▸ Exercise brief
From the entries below, output the line with "Styczeń: 3.55 -> 3.7" and each following line up to and including the line with "Maximum X, 40: 4500 -> 5025", exactly as written.
━━━━━━━━━━
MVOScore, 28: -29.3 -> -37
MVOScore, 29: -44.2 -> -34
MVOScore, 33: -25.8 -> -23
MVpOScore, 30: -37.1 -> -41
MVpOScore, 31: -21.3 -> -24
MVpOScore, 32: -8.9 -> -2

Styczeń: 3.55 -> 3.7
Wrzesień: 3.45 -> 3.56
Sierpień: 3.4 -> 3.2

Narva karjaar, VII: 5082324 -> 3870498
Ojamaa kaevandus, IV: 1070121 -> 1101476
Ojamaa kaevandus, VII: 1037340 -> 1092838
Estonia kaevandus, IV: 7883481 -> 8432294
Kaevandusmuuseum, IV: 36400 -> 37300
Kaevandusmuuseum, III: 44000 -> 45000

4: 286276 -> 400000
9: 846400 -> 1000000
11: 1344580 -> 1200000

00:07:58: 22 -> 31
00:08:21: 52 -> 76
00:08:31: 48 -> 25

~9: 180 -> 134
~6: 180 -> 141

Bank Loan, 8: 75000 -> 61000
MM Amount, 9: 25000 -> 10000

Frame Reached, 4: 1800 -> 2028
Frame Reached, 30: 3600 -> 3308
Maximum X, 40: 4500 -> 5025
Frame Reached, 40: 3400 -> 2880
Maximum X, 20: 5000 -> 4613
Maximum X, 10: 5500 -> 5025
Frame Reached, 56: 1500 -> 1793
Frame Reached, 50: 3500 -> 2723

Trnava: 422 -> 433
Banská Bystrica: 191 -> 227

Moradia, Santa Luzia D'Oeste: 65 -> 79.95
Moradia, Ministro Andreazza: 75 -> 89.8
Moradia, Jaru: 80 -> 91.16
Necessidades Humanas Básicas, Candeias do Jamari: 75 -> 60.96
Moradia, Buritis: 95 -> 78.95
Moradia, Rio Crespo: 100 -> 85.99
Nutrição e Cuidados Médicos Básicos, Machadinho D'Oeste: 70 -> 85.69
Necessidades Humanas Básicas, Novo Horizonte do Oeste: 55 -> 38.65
━━━━━━━━━━
▸ Response to this exercise
Styczeń: 3.55 -> 3.7
Wrzesień: 3.45 -> 3.56
Sierpień: 3.4 -> 3.2

Narva karjaar, VII: 5082324 -> 3870498
Ojamaa kaevandus, IV: 1070121 -> 1101476
Ojamaa kaevandus, VII: 1037340 -> 1092838
Estonia kaevandus, IV: 7883481 -> 8432294
Kaevandusmuuseum, IV: 36400 -> 37300
Kaevandusmuuseum, III: 44000 -> 45000

4: 286276 -> 400000
9: 846400 -> 1000000
11: 1344580 -> 1200000

00:07:58: 22 -> 31
00:08:21: 52 -> 76
00:08:31: 48 -> 25

~9: 180 -> 134
~6: 180 -> 141

Bank Loan, 8: 75000 -> 61000
MM Amount, 9: 25000 -> 10000

Frame Reached, 4: 1800 -> 2028
Frame Reached, 30: 3600 -> 3308
Maximum X, 40: 4500 -> 5025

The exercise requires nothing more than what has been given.